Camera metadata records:
------------------------------

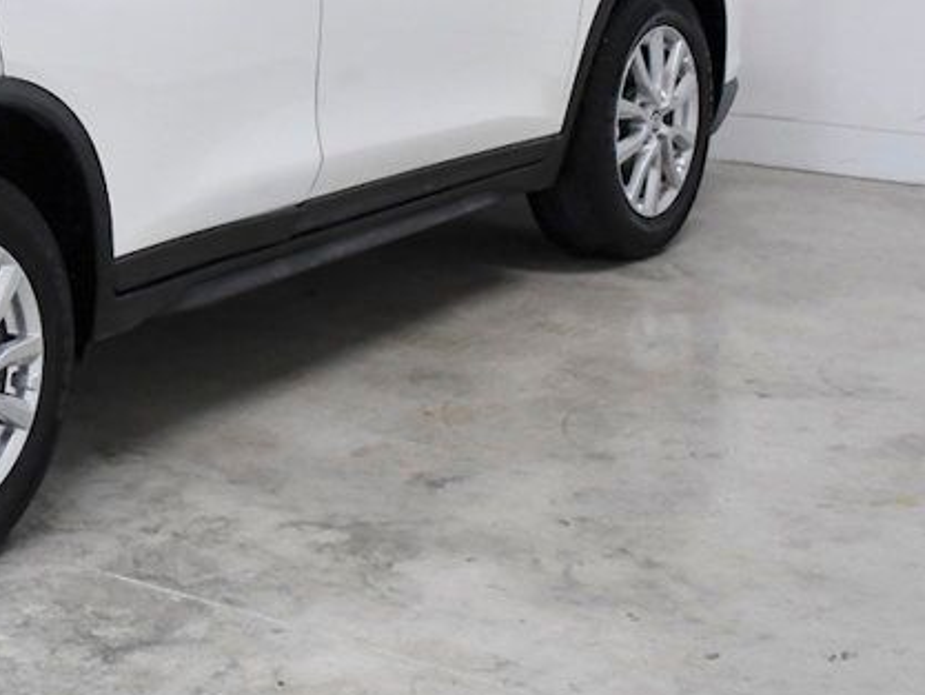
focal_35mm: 92
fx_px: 2459
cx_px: -169
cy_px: 28
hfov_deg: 20.1
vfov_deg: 15.8
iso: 2500
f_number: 10
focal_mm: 26
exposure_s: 1/400
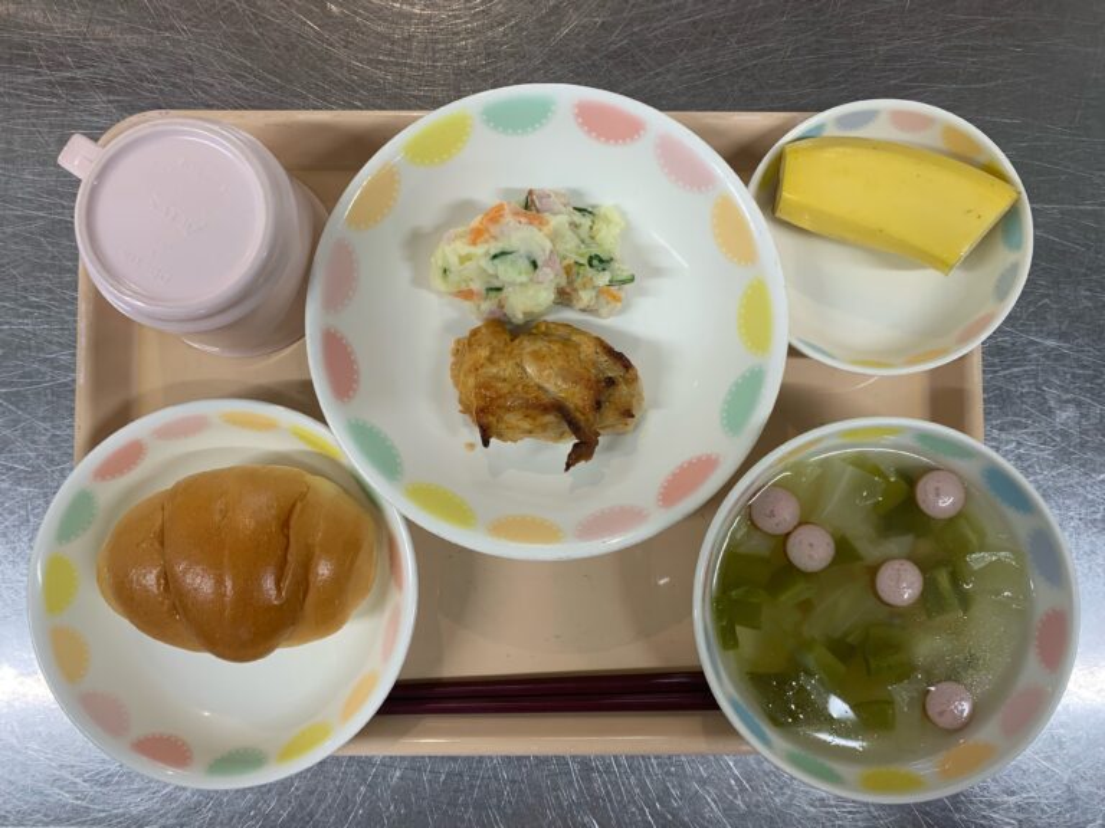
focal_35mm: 26
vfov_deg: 53.1
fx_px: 830
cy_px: 414
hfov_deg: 67.3
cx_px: 552
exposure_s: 1/60
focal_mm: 4.25
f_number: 1.8
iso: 64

------------------------------

Word for word, repeat all of the entries above, leaving out the pictures.

focal_35mm: 92
fx_px: 2459
cx_px: -169
cy_px: 28
hfov_deg: 20.1
vfov_deg: 15.8
iso: 2500
f_number: 10
focal_mm: 26
exposure_s: 1/400
focal_35mm: 26
vfov_deg: 53.1
fx_px: 830
cy_px: 414
hfov_deg: 67.3
cx_px: 552
exposure_s: 1/60
focal_mm: 4.25
f_number: 1.8
iso: 64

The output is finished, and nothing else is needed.